Saturday, December 8, 2012

Farewell Dave Brubeck - Silver Linings Playbook / Poem: Beds I have Known

This Time mag cover story introduced Dave Brubeck (1920-2012) to America.

Just listened to an interview with Jill Pasternak of WRTI in which she asked him about his classical music influences.

"When I heard Petrushka," he said, "I jumped for joy."

I jumped for joy when I bought this album with its distinctive cover and listened to it over and over again.

Jill played one of Brubeck's original compositions, the jazzy "To Hope: A Celebration Mass" played in Moscow in 1997. Listen here.

Here's what I learned from Jill's interview and also Terry Gross's.

Brubeck loved classical music - Bach, Beethoven and the like. He was a band leader in WW2, where he met composer Darius Milhaud in Paris.

He asked Milhaud if he could study with him.

Come to Mills College in Oakland, CA, and you can be my student, said Milhaud.

In California, Milhaud asked Brubeck why he wanted to be a classical composer. Well, b/c he loved classical music.

Milhaud persuaded him to stick to jazz, as a unique art form. He also told him he would have permanent work and could support himself and his family.
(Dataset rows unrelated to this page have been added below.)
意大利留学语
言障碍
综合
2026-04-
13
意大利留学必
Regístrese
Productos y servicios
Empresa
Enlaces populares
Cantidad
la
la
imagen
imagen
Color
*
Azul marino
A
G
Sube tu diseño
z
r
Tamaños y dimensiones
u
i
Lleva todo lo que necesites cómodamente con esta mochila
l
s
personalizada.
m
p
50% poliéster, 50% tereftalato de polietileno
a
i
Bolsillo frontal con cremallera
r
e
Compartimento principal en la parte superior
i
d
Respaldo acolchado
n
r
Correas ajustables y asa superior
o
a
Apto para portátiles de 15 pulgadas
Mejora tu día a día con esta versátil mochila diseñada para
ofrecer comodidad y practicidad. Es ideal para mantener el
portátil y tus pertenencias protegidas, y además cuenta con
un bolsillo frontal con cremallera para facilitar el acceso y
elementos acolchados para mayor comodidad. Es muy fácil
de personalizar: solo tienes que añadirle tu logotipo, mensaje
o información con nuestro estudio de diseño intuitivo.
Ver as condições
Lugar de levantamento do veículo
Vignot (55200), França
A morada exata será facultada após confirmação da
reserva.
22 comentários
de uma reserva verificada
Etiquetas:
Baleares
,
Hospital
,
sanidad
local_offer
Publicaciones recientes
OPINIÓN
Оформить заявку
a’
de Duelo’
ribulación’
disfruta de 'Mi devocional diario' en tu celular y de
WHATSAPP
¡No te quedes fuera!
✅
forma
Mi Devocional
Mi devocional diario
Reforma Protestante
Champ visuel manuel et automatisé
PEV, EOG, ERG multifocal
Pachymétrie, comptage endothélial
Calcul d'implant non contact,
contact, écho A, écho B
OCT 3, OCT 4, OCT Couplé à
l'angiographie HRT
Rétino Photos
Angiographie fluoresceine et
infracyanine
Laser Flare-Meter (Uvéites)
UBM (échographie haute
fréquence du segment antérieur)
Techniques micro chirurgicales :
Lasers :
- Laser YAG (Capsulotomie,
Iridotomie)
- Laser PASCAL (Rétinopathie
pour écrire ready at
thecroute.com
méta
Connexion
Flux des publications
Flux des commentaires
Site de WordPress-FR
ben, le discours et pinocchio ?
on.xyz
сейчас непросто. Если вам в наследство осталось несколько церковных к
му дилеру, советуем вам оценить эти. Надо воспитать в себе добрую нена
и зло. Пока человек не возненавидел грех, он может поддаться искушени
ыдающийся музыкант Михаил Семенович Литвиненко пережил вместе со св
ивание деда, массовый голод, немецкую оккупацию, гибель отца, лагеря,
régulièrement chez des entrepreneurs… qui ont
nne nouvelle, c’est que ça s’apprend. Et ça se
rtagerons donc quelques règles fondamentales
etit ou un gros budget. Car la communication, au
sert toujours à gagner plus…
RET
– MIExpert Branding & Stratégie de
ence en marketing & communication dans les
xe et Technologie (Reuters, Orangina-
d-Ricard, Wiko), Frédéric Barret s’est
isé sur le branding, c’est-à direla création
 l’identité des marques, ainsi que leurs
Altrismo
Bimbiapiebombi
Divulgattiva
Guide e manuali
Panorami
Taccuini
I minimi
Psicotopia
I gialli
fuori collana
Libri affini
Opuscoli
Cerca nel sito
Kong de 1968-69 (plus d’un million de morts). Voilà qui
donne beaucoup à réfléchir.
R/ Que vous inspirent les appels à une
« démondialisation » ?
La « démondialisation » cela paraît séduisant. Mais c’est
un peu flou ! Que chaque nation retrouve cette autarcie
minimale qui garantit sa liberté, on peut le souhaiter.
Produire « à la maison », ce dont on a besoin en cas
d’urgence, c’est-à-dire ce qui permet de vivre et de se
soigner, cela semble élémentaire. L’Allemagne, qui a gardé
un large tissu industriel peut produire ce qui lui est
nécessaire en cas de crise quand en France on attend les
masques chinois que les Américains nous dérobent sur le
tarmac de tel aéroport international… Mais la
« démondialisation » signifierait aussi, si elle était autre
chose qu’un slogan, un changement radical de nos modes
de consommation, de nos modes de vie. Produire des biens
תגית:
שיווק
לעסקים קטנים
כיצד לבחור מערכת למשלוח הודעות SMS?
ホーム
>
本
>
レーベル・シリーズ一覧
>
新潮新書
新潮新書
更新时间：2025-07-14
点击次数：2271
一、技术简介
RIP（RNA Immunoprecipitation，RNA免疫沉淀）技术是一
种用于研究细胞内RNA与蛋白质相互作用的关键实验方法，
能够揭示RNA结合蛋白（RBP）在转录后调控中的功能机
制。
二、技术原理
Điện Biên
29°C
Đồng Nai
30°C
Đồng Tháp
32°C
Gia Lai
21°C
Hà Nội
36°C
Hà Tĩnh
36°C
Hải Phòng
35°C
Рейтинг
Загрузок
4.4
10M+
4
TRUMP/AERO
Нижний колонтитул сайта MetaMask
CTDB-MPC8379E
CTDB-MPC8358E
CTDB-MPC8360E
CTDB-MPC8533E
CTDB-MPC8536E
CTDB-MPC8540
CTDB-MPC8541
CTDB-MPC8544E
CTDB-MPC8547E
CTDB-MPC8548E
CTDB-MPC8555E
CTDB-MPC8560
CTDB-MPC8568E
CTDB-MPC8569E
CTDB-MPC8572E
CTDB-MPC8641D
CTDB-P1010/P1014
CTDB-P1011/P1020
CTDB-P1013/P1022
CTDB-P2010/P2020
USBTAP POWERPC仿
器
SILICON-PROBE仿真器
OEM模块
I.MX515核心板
He wouldn't have to teach, as did Milhaud, creator of Music of the Spheres and Creation of the World.

Brubeck took his mentor's advice and had a long and successful career, dying at age 91.

The Dave Brubeck Quartet played several years ago at Temple Beth Shalom in nearby Elkins Park. 

For dave's sake, don't waste time! Enjoy yourself! Take a break! Take five. Go see live performances or even movies, as I did yesterday.

The movie theater experience is so very different from viewing the DVD at home.

Intense! Great sound emanating from all around.

If it's an absorbing movie, as was Silver Linings, your mind will not wander.

I saw the difficult-to-remember-its-name Silver Linings Playbook.

I met two friends there - Marion and Sandy. We went into theater no. 9. They sat together but I chose a higher-up seat, walking carefully up the stadium steps.

Don't fall Ruthie! 

The movie was good but a bit long.

After the film, I wanted to sit down and talk about the movie, but they were in a hurry to leave.

What good's a movie if you don't have anyone to discuss it with.

I called my friend movie buff Judy Diaz in Niwot, CO, who hasn't seen the film yet, but did like Lincoln, Spielberg's newest movie.

In fact, during the 25-minute long previews of Playbook, I went to one of the 22 theaters of the Regal Warrington and stood for 5 minutes watching Lincoln.

It was excellent and I'll definitely see it. Bobby Lee Jones played a political enemy of Lincoln. Lincoln had a strange high-pitched voice, played by the superb Daniel Day-Lewis, who knowledgeable Judy Diaz told me is married to the daughter of Arthur Miller.

Rebecca Miller is also a playwright.

See how much we learn when we blog? (Don't tell anyone but I instantly forget everything.)

Playbook takes place right here in Philadelphia. The Eagles football team plays a big role.

It's based on a true story by Matthew Quick.

BTW, I got a personal email appeal from Jimmy Wales, founder of Wikipedia asking for a donation. What struck me most was his statement that you can donate what you would pay for a cuppa coffee.

I got up and got my credit card info and donated a whopping five dollars!

Now that I know how glorious it is to see movies on the big screen, I'm gonna watch the new film "Jack Reacher" starring an improbable Tom Cruise in the title role.

You know what? It's gonna be a great exciting action film. The author Lee Child loves it.

Rhapsody, guaranteed for 20 years


I am with him now
that blue-eyed husband of my youth
together on the bright-colored sheets
in sweltering Texas
each facing the other way

I have consented to sleep
at Iris and Rozzy’s
they don’t use a night-light
and the smells are so different
from home
so un-nice
I watch the black windows
for sunrise.

While Aretha sings
I pull out the Murphy Bed in San Francisco
- what a girl won’t do to escape from home -
shadows through the blinds
fall like starlight across the walls
when the telephone rings
a man says: I wanna get in your pants.

At the mattress store
I take my time
then decide on the Rhapsody
made in North Carolina
the Tarheel State, the Slave State,
The salesman is a tenor who cannot
find a job
As he sings the role of Ferrando in
Cosi Fan Tutte
I pliee around
the store and throw
roses at his feet.

Rhapsody mattress
are you the final resting place
of the woman of many beds?
I lament
the end of my adventures
no more men whose arms
will enfold me
monogamy holds me in its
brutal grasp
a legacy from
the Ten Commandments
how will I get back to California
and the Murphy Bed?
Must I admit
this is my final resting place?     

1 comment:

  1. I read this to my friend Judy who said this about the poem: You're always celebrating life and your role as an affectionate observer.